• _Selected passage_:
--*--

# Feedback on experiment



## mikeore (Dec 21, 2007)

My goal is to precipitate gold out of leached ore. Small, just to prove the concept to myself.
Cell: 1pt. canning jar, carbon cathode, s.s. anode.
Leach: NCl / Chlorox
My first run was just to get everything working. I used a battery charger, set on [email protected] 2amps. Too much current for a such a small container. Ended up dissolving the anode.
Second run. Used a bigger anode. Ran a light bulb in series (+) to cut down current. 100% better.
The "ore" I was using was just some unknown sample I found laying around the shop, probably little gold.
I leached the ore overnight or so, filtered and put in the cell.
Ran it around an hour. Observed black precip. on the bottom of the cell and on the anode.
Dried the precip. Unfortunately for me I ran out of reagent to test it, so I'm at a dead end there.
But what I did notice is that the anode was etching away, I'm pretty sure that was the black powder.
I think the next run I will bring th Ph. up to 4 or 5 before I turn it on. My thinking is it would be a little more gentle on the anode.
Am I headed down the right road here? I realize that "raw ore" is a bunch different than plated fingers and such, but mabey not so much.


----------



## Noxx (Dec 21, 2007)

I'm not sure you can run ore in a deplating cell...
First of all, does gold ore can conduct electricity ?

Habitually, ore is finely divided prior leaching with acids/cyanides.


----------



## lazersteve (Dec 21, 2007)

Mike,

Just so I've got this right:



Mike said:


> I leached the ore overnight or so, filtered and put in the cell.



Did you put the leach liquid in the cell or the left over leached ore?

Steve


----------



## mikeore (Dec 21, 2007)

I'll try explain more clearly. The ore is crushed to powder then leached. Then filtered. The leach liquor is then electropreciped. I'm pretty sure this is how the System 3 (Action Mining) unit basicly works.
I have a copy of their cls leaching handbook. Their unit sounds like it works on the same principle except for an agitator and filter bag around the anode. It saves the step of filtering. Sounds like a very easy simple system.


----------



## lazersteve (Dec 21, 2007)

Precipitation via electricity is definitely a viable concept, but I can't say that I have any experience with the process. Sounds interesting.

Maybe GSP or someone else here can help you out with this one.

Steve


----------



## mikeore (Dec 21, 2007)

Thanks. I have trying to read as much of the Forum as I can, lot's of reading to get up to speed. I will get pictures and notes on this when I can.
Cracked open a bottle of wine and I'm fellin fine. Goodnight.


----------



## mikeore (Dec 23, 2007)

Here is a pic. of some "super clorox" Calcium Hypoclorite/Sodium Bicarb.
hth super sock it shock and swim about $3.00 and change at Diamond hardware.


Here is my cell


----------



## Lino1406 (Feb 1, 2008)

1.Too high
2.Inadequate


----------

--*--

• _Prompt 1_:
Answer these questions about the gold-leaching forum thread, one line each:
(a) What did mikeore run in series on the second run to cut down the current?
(b) According to Noxx, what is habitually done to ore prior to leaching?
(c) Where did mikeore get the "super clorox", and about how much did it cost?
• _Prompt 2_: Reproduce a passage of the gold-leaching forum thread word for word, starting at "Ran it around" and ending at "not so much.".

--*--

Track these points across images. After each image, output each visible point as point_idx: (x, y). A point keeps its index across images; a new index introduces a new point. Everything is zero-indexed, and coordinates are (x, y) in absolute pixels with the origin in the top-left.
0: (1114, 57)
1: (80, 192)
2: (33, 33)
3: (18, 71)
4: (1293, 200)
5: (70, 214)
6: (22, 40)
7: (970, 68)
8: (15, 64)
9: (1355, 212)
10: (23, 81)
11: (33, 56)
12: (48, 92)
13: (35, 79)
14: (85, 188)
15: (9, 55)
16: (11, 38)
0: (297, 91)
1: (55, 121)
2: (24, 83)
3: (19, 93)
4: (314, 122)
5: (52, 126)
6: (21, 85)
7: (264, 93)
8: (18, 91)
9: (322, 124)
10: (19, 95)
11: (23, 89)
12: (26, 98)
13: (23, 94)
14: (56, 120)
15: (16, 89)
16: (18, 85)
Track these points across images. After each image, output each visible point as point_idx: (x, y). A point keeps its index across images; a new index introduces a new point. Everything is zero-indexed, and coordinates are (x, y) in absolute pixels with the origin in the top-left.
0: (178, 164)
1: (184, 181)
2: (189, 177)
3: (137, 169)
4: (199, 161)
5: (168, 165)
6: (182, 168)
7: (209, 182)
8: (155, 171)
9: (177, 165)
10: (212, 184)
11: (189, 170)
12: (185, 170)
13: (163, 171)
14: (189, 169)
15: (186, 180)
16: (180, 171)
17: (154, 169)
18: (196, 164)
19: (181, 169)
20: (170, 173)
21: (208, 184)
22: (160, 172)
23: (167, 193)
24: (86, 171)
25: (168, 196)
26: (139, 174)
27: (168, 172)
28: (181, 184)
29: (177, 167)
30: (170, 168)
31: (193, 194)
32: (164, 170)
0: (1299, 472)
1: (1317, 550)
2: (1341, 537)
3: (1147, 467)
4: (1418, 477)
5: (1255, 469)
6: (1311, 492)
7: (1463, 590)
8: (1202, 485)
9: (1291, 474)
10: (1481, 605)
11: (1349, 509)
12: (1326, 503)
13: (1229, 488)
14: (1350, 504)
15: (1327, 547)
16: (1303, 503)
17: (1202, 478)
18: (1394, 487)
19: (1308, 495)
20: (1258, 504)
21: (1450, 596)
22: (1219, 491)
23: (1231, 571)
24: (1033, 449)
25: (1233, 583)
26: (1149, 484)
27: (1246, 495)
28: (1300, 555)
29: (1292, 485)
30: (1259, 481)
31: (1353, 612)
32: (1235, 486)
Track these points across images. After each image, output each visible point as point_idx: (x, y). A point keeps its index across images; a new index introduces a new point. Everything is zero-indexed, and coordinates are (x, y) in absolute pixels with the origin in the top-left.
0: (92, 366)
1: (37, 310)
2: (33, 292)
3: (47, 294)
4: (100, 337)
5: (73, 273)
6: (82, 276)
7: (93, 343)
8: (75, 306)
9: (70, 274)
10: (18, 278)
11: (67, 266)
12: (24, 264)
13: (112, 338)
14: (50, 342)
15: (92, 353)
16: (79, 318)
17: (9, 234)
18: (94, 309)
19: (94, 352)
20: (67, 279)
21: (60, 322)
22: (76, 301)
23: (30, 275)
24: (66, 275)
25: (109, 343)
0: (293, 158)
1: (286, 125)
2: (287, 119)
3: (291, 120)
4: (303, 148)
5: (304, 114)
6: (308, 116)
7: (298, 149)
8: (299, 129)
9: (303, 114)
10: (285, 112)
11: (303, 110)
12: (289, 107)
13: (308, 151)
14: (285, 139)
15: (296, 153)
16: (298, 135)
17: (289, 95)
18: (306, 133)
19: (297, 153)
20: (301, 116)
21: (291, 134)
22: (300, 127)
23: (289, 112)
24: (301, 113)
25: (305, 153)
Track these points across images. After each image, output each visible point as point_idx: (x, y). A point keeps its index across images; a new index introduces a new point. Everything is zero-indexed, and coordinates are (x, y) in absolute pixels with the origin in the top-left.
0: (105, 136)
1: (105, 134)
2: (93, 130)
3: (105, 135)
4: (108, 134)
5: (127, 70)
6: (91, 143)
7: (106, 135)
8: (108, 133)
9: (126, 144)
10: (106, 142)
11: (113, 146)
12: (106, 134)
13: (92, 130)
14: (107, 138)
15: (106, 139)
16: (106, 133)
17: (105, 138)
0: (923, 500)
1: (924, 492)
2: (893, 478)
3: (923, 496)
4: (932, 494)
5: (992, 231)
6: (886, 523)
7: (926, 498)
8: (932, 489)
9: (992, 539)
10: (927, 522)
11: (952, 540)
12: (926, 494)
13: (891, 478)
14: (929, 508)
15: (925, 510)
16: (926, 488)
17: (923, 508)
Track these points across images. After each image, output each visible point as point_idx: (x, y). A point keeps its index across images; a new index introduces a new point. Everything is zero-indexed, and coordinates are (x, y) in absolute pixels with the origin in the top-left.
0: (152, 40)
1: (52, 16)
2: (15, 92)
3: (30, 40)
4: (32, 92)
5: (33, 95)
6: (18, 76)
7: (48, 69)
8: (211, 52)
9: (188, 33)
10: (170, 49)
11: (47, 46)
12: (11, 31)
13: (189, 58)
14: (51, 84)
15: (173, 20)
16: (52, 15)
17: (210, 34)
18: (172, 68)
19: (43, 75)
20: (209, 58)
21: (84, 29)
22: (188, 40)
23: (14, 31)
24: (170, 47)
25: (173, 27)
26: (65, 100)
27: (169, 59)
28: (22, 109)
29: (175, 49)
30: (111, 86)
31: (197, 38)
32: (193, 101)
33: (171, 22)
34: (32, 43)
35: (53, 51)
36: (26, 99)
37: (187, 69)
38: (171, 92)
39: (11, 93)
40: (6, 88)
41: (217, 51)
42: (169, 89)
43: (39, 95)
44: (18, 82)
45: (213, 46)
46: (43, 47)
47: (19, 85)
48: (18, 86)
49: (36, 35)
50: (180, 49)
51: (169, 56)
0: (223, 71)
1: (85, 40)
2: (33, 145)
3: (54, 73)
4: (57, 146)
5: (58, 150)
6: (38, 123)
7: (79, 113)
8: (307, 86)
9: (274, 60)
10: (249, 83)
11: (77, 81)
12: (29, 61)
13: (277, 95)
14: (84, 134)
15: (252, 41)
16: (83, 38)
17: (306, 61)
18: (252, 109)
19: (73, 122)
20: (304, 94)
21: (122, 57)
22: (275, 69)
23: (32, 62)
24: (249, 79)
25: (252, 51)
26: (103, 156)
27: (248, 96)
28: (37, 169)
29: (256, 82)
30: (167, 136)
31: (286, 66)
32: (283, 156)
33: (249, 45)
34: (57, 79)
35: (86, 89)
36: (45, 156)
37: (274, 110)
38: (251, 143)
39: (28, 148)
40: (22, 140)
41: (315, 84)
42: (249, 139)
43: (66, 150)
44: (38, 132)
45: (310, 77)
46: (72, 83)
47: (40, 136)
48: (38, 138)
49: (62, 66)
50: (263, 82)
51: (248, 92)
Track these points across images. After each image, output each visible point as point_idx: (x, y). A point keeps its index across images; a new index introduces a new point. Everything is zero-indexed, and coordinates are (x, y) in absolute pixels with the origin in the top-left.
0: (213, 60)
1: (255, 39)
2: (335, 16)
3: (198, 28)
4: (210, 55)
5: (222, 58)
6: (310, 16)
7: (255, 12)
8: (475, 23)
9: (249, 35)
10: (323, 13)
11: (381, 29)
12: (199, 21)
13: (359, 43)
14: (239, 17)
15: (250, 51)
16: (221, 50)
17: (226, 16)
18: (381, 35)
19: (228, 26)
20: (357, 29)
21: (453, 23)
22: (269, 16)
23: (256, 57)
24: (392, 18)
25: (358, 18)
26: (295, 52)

--*--

• _Exercise answer 1_:
(a) A light bulb, on the positive side (+).
(b) It is finely divided.
(c) At Diamond hardware, for about $3.00 and change.

• _Exercise answer 2_:
Ran it around an hour. Observed black precip. on the bottom of the cell and on the anode.
Dried the precip. Unfortunately for me I ran out of reagent to test it, so I'm at a dead end there.
But what I did notice is that the anode was etching away, I'm pretty sure that was the black powder.
I think the next run I will bring th Ph. up to 4 or 5 before I turn it on. My thinking is it would be a little more gentle on the anode.
Am I headed down the right road here? I realize that "raw ore" is a bunch different than plated fingers and such, but mabey not so much.